We will continue to see more and more articles of ML departures, environment there is awful, only people who are happy are those who have not built the business themselves, which essentially makes them corporate shills with no optionality in their business.
They went for 85% payouts and ability to cash out under cap gain treatment instead of upfront 300% from MS
AND IT’S NOT EVEN FRIDAY
Anthony nailed it! Great move for all. Merrill hates Fridays.
These guys did not establish a true RIA. They kept some of their commission business by affiliating with a broker/dealer, Purshe Kaplan Sterling, so no fiduciary relationship for those clients. Just my opinion, but I would have left the commission business behind. If it’s not fee based, I don’t want it.

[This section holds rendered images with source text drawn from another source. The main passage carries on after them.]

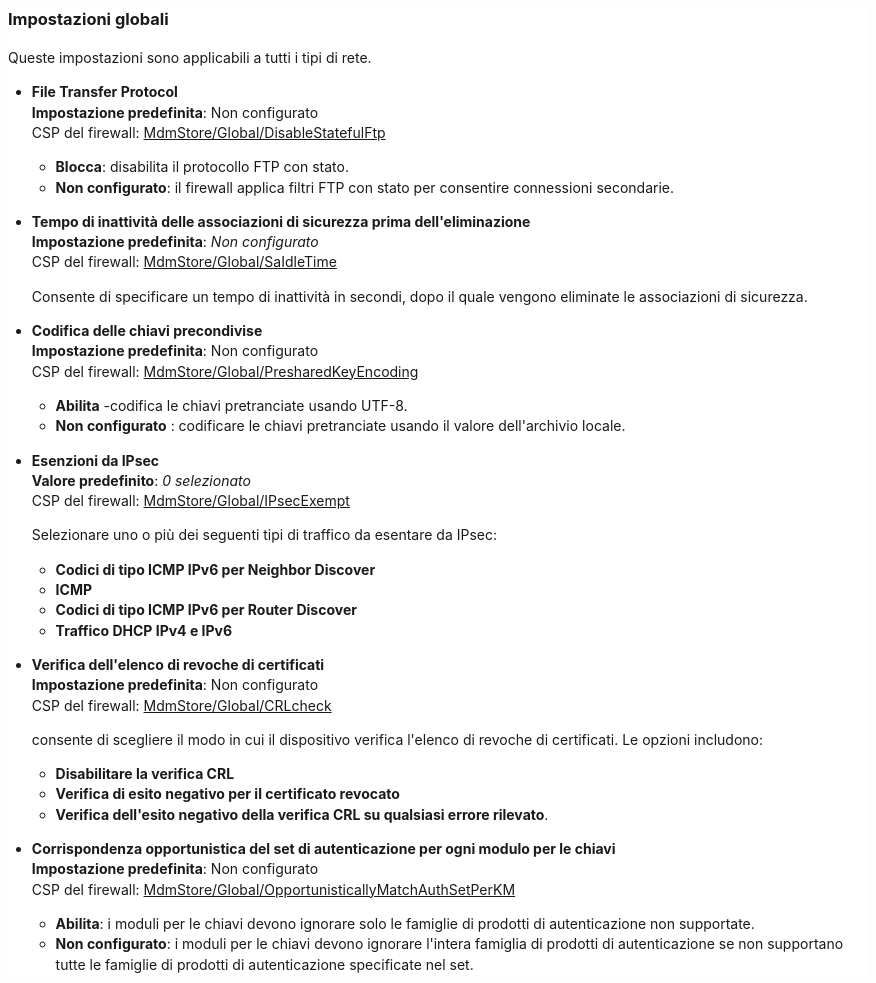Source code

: ### <a name="global-settings"></a>Impostazioni globali  

Queste impostazioni sono applicabili a tutti i tipi di rete.  

- **File Transfer Protocol**  
  **Impostazione predefinita**: Non configurato  
   CSP del firewall: [MdmStore/Global/DisableStatefulFtp](https://go.microsoft.com/fwlink/?linkid=872536)  

  - **Blocca**: disabilita il protocollo FTP con stato.  
  - **Non configurato**: il firewall applica filtri FTP con stato per consentire connessioni secondarie.  

- **Tempo di inattività delle associazioni di sicurezza prima dell'eliminazione**  
  **Impostazione predefinita**: *Non configurato*  
   CSP del firewall: [MdmStore/Global/SaIdleTime](https://go.microsoft.com/fwlink/?linkid=872539)  

   Consente di specificare un tempo di inattività in secondi, dopo il quale vengono eliminate le associazioni di sicurezza.   

- **Codifica delle chiavi precondivise**  
  **Impostazione predefinita**: Non configurato  
   CSP del firewall: [MdmStore/Global/PresharedKeyEncoding](https://go.microsoft.com/fwlink/?linkid=872541)  

   - **Abilita** -codifica le chiavi pretranciate usando UTF-8.  
   - **Non configurato** : codificare le chiavi pretranciate usando il valore dell'archivio locale.  

- **Esenzioni da IPsec**  
  **Valore predefinito**: *0 selezionato*  
   CSP del firewall: [MdmStore/Global/IPsecExempt](https://go.microsoft.com/fwlink/?linkid=872547)

   Selezionare uno o più dei seguenti tipi di traffico da esentare da IPsec:  
   - **Codici di tipo ICMP IPv6 per Neighbor Discover**  
   - **ICMP**  
   - **Codici di tipo ICMP IPv6 per Router Discover**  
   - **Traffico DHCP IPv4 e IPv6**  

- **Verifica dell'elenco di revoche di certificati**  
  **Impostazione predefinita**: Non configurato  
  CSP del firewall: [MdmStore/Global/CRLcheck](https://go.microsoft.com/fwlink/?linkid=872548)  

  consente di scegliere il modo in cui il dispositivo verifica l'elenco di revoche di certificati. Le opzioni includono:  
  - **Disabilitare la verifica CRL**  
  - **Verifica di esito negativo per il certificato revocato**  
  - **Verifica dell'esito negativo della verifica CRL su qualsiasi errore rilevato**.  
 

- **Corrispondenza opportunistica del set di autenticazione per ogni modulo per le chiavi**  
  **Impostazione predefinita**: Non configurato  
  CSP del firewall: [MdmStore/Global/OpportunisticallyMatchAuthSetPerKM](https://go.microsoft.com/fwlink/?linkid=872550)  
  
  - **Abilita**: i moduli per le chiavi devono ignorare solo le famiglie di prodotti di autenticazione non supportate.  
  - **Non configurato**: i moduli per le chiavi devono ignorare l'intera famiglia di prodotti di autenticazione se non supportano tutte le famiglie di prodotti di autenticazione specificate nel set.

Good evening all. Actually Michelle they are very intelligent to maintain the hybrid model at the moment. This is likey the advice guven by counsel and Dynasty. Here is why. Many really good clients have 529 / Next Gen or old VAs on the books. The ML 529 plans which are expensive and not the best are considered by the SEC a broker product because of trails so they will shift them to the new BD then convert them to Vanguard or another better plan and charge .25% hard dollars and it will be less expensive and better for the client. Then there is the issue with any old VA contracts that can be assigened to the new BD and then evaluate the opportunity to go to an RIA type contract where expenses are cut in half assuming you maintain benefit for the client. As such the clients may save costs and get more. If you choose to leave the VAs or the 529s behind you wind up with the leeches left behind at ML talking about how great they are and making up BS about why they left. So by taking now and converting to RIA standards later they are smart and protecting their relationship with clients and their revenue. We did it 3 years ago and it worked magically. Good luck to them. On another topic…… I have consulted to several ML teams over last few years who have either departed or are still contemplating……and a few who don’t feel they can leave. But everyone would leave if they could snap their fingers and go. Only the CTP carrot and DC or RSUs are keeping them there…but otherwise they are miserable and realize ML Culture is now choked in Bank exhaust. Wait til DA becomes head of ML….then the killing will be complete and Tryon Street will be celebrating. Fortunately for people who have the drive and the money….. there is a better way. Have a great evening. — Wiser Advisor
Wiser, all good points. For me, I had zero VA when I left MS 8 years ago. I do have a million or so in 529 plans and I set all of that up at American Funds in an institutional class share with no fee and no trail. my firm does not bill on those assets.
Wiser Advisor – I wish I could convey just how helpful your above comment is to me. Thank you for taking the time to write this! Have a great week!
I give AS about 12-18 months before he “retires to spend more time with his family” and DA absorbs the unit.
Who is “DA”? And do you mean BofA will sell Merrill?
DA is Dean Anathasia (President of Consumer and Small Business Banking, and Merrill Edge). Hell no they aren’t going to spin off MER – that idea was floated long ago and rejected with extreme prejudice.
How bad are things getting? Have an offer to join up after school…
If being being an RIA “Fiduciary” is such an honorable thing, why are there so many RIA’s in jail for fraud (ie -Madoff, Stanford and countless others)? There are many more brokerage FA’s than RIA’s, and yet Google search “financial advisor fraud” and mostly RIA’s come up. When there is fraud at brokerages the clients are instantly made whole. With RIA’s there are years of litigation and lots of money is never recouped. There’s a reason most RIA’s have LLC after their name – it stands for “Lots of luck Collecting” if there’s a problem
I am sure we will see more departures Friday, RSU’s and Wealth Choice have just paid out.
Every ML manager must dread Friday’s
How much “breakage” can the bank handle before changes are made? The 3% taken off the top is a big number, a lot of assets would have to leave.